Sometimes staging a play requires some restructuring.
“We had to dissect the story,” said Kathleen Dooley, who is directing “The Last Five Years” at Wheaton Drama, a show that offers two storylines: one in chronological order and the other in reverse order. “We had to look at some of the things that the characters said and draw some conclusions to what happened in their relationship. In rehearsal we broke down the scenes and re-ordered them to see what happened.”
“The Last Five Years,” a musical written by Jason Robert Brown, explores a five-year relationship between Jamie, a rising novelist, and Cathy, a struggling actress. Jamie tells his side of the tale in chronological order, while Cathy relives the relationship backwards, with both stories intersecting in the middle, on their wedding day.

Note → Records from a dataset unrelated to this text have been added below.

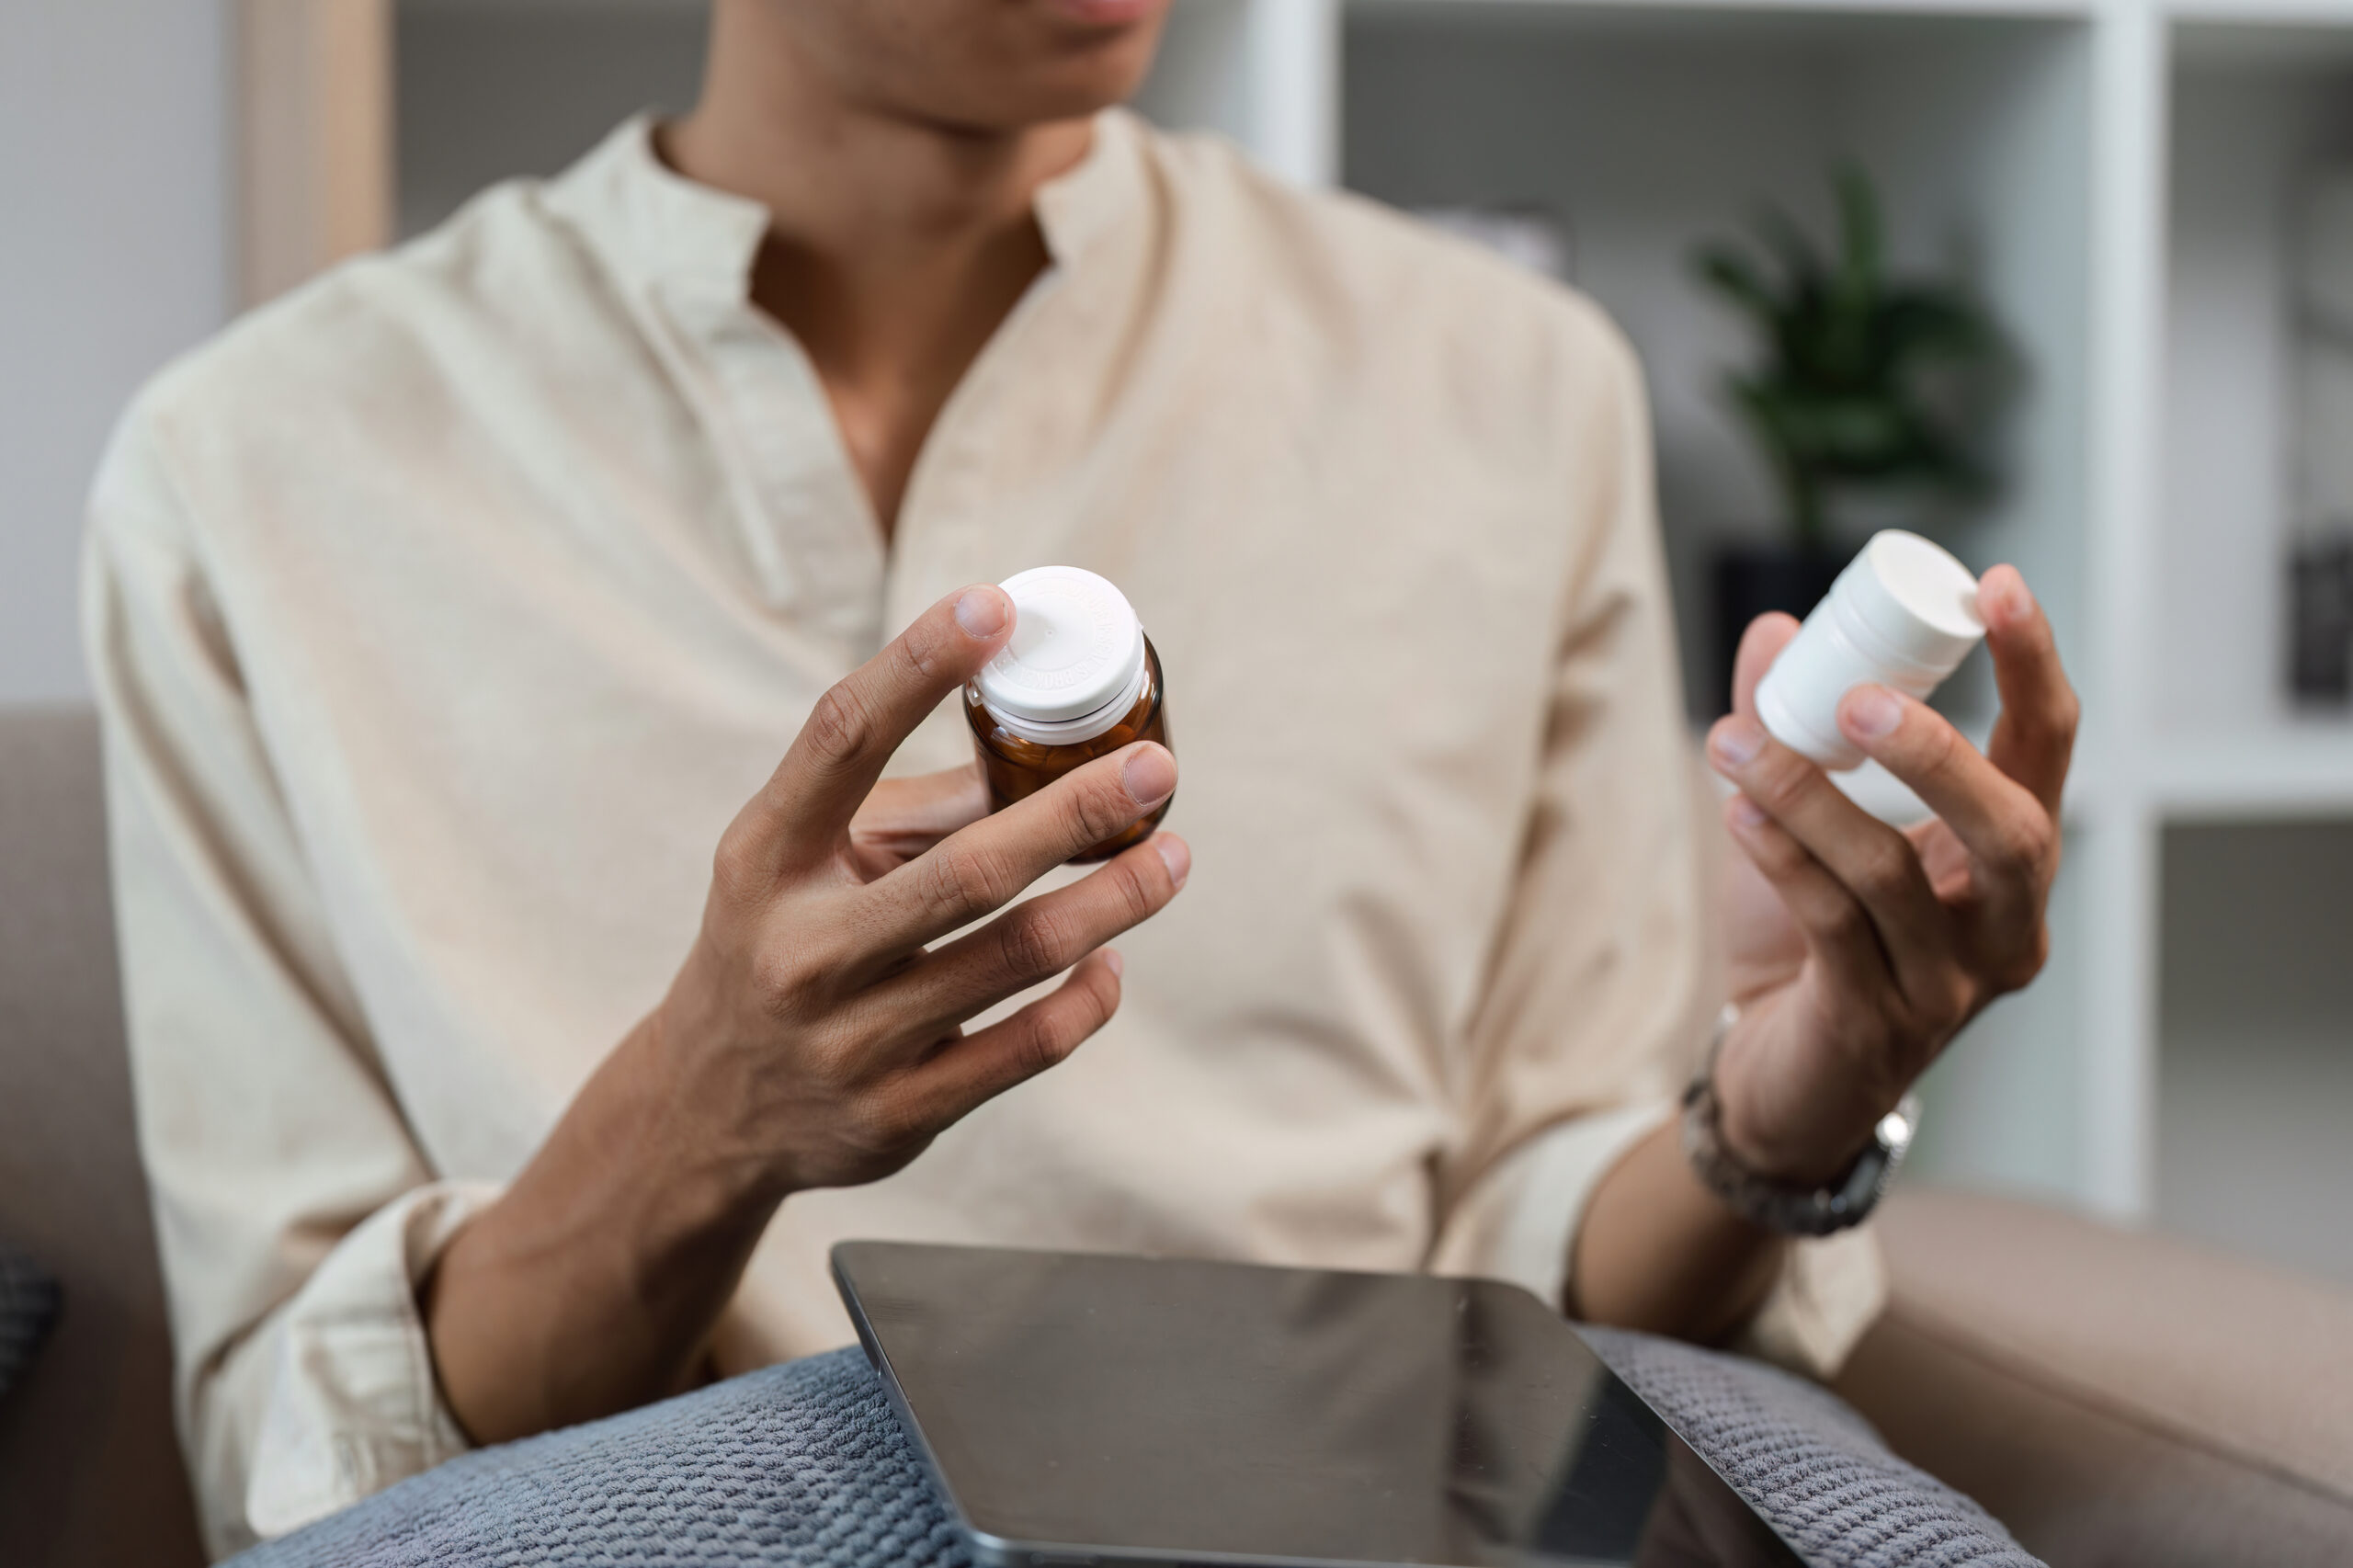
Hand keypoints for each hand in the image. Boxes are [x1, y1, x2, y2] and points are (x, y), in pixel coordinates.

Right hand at [646, 582, 1189, 1196]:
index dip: (917, 663)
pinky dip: (1086, 998)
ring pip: (1014, 957)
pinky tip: (1113, 960)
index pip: (841, 738)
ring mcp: (847, 1042)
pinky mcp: (897, 1115)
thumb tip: (1055, 744)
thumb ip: (919, 811)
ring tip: (1171, 854)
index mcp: (767, 859)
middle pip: (965, 870)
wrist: (706, 1110)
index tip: (996, 605)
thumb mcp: (807, 865)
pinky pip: (1023, 1050)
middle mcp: (799, 950)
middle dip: (1074, 811)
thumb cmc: (784, 943)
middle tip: (1155, 767)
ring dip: (1112, 902)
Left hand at [1702, 565, 2075, 1184]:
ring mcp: (1949, 984)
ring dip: (1809, 798)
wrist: (1778, 1076)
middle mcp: (2005, 925)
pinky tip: (1736, 810)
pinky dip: (1781, 858)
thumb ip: (1797, 731)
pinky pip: (1834, 925)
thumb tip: (1777, 631)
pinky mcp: (1877, 1024)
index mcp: (2008, 860)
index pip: (2048, 750)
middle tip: (1860, 699)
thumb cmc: (1812, 943)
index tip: (1998, 585)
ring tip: (1734, 740)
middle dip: (1939, 754)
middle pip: (2013, 829)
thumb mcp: (1809, 825)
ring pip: (1894, 876)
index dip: (2034, 666)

Wheaton Drama will present “The Last Five Years” from Aug. 8-17 at the Wheaton Drama Playhouse.
“I think the reason it is told this way is to really let the audience experience intimately the complex story,” said Dooley, who also is the musical director of the show. “In the first song, Cathy is relating the break up and we think that Jamie is a terrible person. But in the next song he is upbeat and a really lovely guy.”
In addition to the unusual form of storytelling, the play also has some added performers.
“I added to the staging,” said Dooley about five dancers who also appear in the play. “The five dancers are always between the two lead characters. They help show what is going on in their lives. They are dancing for some of their songs. Jamie sings about dates he has been on and we show the dates a little bit with the dancers.”
Dooley said that casting was a bit of a problem, but in a good way.
“I was overwhelmed with so many real good candidates,” she said. “People want to do this show. It is a great showcase for their talent. I could have done four productions with the number of talented people who auditioned.”
Once Garrett Ard and Sharon Voss were cast as Jamie and Cathy, Dooley had to work through some other challenges.
“These two characters could be played many different ways,” she said “I had them play their roles so that it was not a choice for the best dance or a choice for what was best musically, but the right choice for the characters. We had to work through that.”
Dooley believes the appeal of the show is its universal feel.
“There is a lot that is relatable to anyone in a relationship,” Dooley said. “His story is forwards. Hers is backwards, so at the end we see the satisfaction of her on the first date. It’s very uplifting.”